DATA ROWS:
+ + +
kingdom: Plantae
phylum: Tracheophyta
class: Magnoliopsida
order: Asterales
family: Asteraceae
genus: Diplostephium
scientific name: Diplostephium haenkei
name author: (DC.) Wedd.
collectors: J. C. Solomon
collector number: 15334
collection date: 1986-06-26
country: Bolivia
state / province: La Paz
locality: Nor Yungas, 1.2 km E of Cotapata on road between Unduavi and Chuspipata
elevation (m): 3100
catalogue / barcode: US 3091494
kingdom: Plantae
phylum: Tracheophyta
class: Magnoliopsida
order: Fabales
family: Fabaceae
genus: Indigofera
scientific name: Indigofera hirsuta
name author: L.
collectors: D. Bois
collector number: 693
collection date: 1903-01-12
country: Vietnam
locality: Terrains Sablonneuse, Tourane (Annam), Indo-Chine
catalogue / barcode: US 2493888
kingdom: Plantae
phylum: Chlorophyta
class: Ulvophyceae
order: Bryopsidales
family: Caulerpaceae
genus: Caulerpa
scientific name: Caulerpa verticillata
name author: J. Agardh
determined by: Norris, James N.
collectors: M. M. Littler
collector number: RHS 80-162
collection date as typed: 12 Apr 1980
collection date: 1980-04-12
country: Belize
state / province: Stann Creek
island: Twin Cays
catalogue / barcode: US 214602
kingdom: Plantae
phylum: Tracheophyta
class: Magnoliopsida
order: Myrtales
+ + +
WORK REQUIRED:
Turn every line of the records above into a numbered list, leaving out any blank lines.

CORRECT OUTPUT:
1. kingdom: Plantae
2. phylum: Tracheophyta
3. class: Magnoliopsida
4. order: Asterales
5. family: Asteraceae
6. genus: Diplostephium
7. scientific name: Diplostephium haenkei
8. name author: (DC.) Wedd.
9. collectors: J. C. Solomon
10. collector number: 15334
11. collection date: 1986-06-26
12. country: Bolivia
13. state / province: La Paz
14. locality: Nor Yungas, 1.2 km E of Cotapata on road between Unduavi and Chuspipata
15. elevation (m): 3100
16. catalogue / barcode: US 3091494
17. kingdom: Plantae
18. phylum: Tracheophyta
19. class: Magnoliopsida
20. order: Fabales
21. family: Fabaceae
22. genus: Indigofera
23. scientific name: Indigofera hirsuta
24. name author: L.
25. collectors: D. Bois
26. collector number: 693
27. collection date: 1903-01-12
28. country: Vietnam
29. locality: Terrains Sablonneuse, Tourane (Annam), Indo-Chine
30. catalogue / barcode: US 2493888
31. kingdom: Plantae
32. phylum: Chlorophyta
33. class: Ulvophyceae
34. order: Bryopsidales
35. family: Caulerpaceae
36. genus: Caulerpa
37. scientific name: Caulerpa verticillata
38. name author: J. Agardh
39. determined by: Norris, James N.
40. collectors: M. M. Littler
41. collector number: RHS 80-162
42. collection date as typed: 12 Apr 1980
43. collection date: 1980-04-12
44. country: Belize
45. state / province: Stann Creek
46. island: Twin Cays
47. catalogue / barcode: US 214602
48. kingdom: Plantae
49. phylum: Tracheophyta
50. class: Magnoliopsida
51. order: Myrtales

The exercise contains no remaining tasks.